**WHAT YOU ARE ASKED TO DO**.
In the text on Gluconobacter morbifer G707, how many DNA base pairs does the bacterium's genome contain?

**EXTRACTED TEXT**.
● ● ● ●

Gluconobacter morbifer G707
A Microbial Biorealm page on the genus Gluconobacter morbifer G707
Classification
Higher order taxa
Bacteria; Proteobacteria; Alphaproteobacteria; Rhodospirillales; Acetobacteraceae; Gluconobacter [1]
Species
Gluconobacter morbifer G707 [1] NCBI:
Description and significance
Gluconobacter morbifer G707 is a non-motile, aerobic, rod-shaped bacteria found in Seoul, South Korea [2]. Isolated from the gastrointestinal tract of the fruit fly Drosophila melanogaster, this bacteria is described as being a commensal symbiont [2]; however, research on the fruit fly’s gut commensal community provides evidence that an abundance of G. morbifer causes apoptosis--the process of programmed cell death--of gut cells and an early death to its host [3]. In immune-deregulated hosts, G. morbifer is associated with the unique trait of pathogenesis promotion, making this bacteria’s genome sequence particularly valuable in furthering scientific understanding of bacterial pathogenesis in varying host environs [4].
Genome structure
The G. morbifer G707 genome contains 2,887,061 DNA base pairs and 2,899 genes [2]. Of those genes, 2,849 are protein coding genes, with 50 labeled as RNA genes [2]. G+C genome content is 59.04% over 19 DNA scaffolds, all of which are linear [2]. Approximately 56% of protein coding genes possess a predicted function [2]. G. morbifer exhibits a high similarity of 16 rRNA gene sequence to Gluconobacter albidus BCC 14434 (97.9%), Gluconobacter cerinus ATCC 19441 (97.6%), Gluconobacter oxydans ATCC 19357 (97.5%), Gluconobacter frateurii ATCC 49207 (97.4%), and Gluconobacter thailandicus F149-1 (97.4%) [3].

● ● ● ●

**PROVIDED RECORDS**.
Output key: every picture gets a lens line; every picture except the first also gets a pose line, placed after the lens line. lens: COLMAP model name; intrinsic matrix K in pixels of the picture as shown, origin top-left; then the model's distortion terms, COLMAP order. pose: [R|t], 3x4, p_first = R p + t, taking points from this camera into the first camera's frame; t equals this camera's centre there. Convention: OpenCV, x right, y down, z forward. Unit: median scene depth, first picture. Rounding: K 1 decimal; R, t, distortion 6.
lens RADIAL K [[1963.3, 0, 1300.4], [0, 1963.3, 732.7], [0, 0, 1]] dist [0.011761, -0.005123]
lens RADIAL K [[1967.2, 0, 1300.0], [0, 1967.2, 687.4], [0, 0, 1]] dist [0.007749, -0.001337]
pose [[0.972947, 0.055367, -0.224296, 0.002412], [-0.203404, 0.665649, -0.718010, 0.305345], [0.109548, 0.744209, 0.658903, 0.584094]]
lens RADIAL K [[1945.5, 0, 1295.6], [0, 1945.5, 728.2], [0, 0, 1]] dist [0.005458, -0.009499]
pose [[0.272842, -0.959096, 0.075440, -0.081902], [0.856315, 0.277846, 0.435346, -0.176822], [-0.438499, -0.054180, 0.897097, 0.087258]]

● ● ● ●

**ANSWER FOR THE TASK**.
2,887,061